_Description of the task_
All lines from the one containing "middle tip: (600, 290)" to the end of the data below are to be returned exactly, both ends included, with nothing added.

_Supplied records_

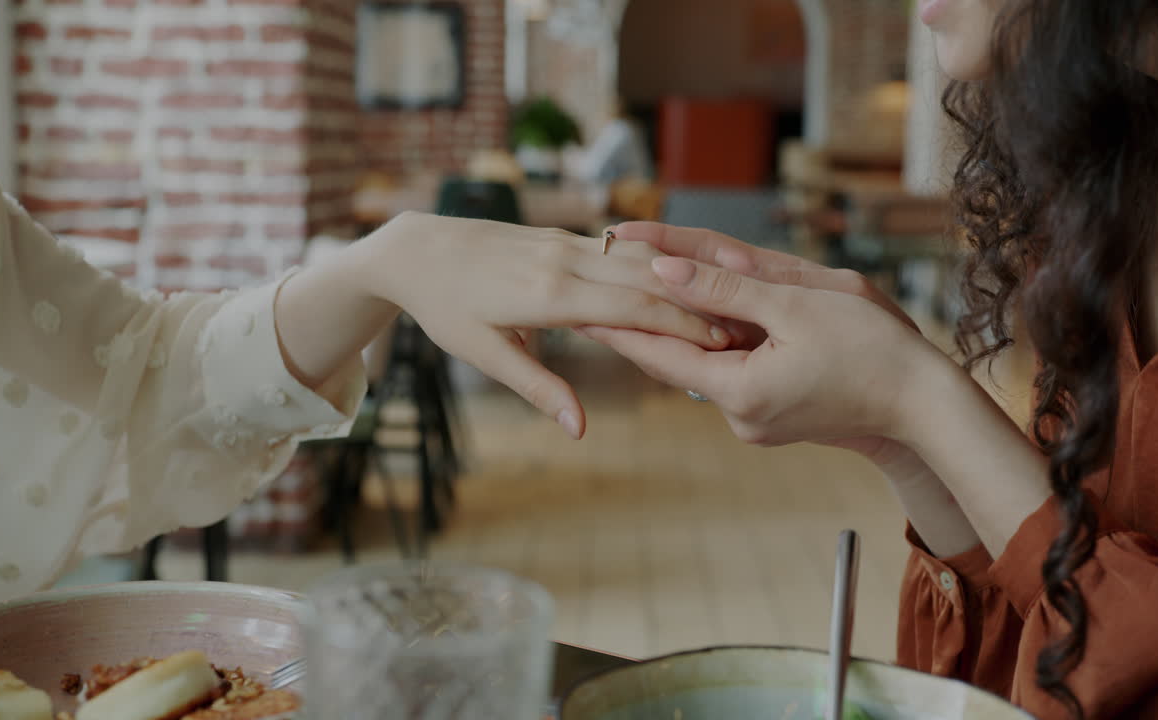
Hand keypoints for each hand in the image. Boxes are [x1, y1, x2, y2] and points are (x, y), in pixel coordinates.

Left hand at [351, 212, 730, 438]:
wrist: (416, 249)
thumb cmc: (446, 308)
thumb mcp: (485, 354)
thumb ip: (538, 388)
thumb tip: (579, 431)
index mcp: (549, 294)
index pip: (633, 308)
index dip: (682, 325)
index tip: (722, 343)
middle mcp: (563, 260)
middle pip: (647, 279)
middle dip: (696, 302)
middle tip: (742, 326)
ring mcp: (562, 242)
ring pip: (637, 259)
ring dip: (680, 281)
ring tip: (721, 305)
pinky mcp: (559, 234)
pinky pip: (616, 249)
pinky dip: (652, 266)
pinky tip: (677, 280)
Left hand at [612, 222, 921, 465]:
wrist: (926, 406)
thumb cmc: (874, 351)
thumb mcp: (798, 307)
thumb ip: (725, 289)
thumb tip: (664, 269)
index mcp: (740, 391)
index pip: (658, 354)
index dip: (616, 325)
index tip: (573, 306)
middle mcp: (739, 415)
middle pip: (678, 359)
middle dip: (646, 321)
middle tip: (600, 290)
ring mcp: (755, 422)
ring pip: (708, 363)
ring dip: (688, 329)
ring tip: (646, 292)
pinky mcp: (773, 419)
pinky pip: (734, 373)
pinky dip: (723, 344)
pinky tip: (711, 317)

_Problem solution_
middle tip: (600, 290)
ring mcp: (755, 422)
ring pip: (708, 363)
ring dip: (688, 329)
ring tip: (646, 292)
pinky mcp: (773, 419)
pinky pip: (734, 373)
pinky dip: (723, 344)
pinky tip: (711, 317)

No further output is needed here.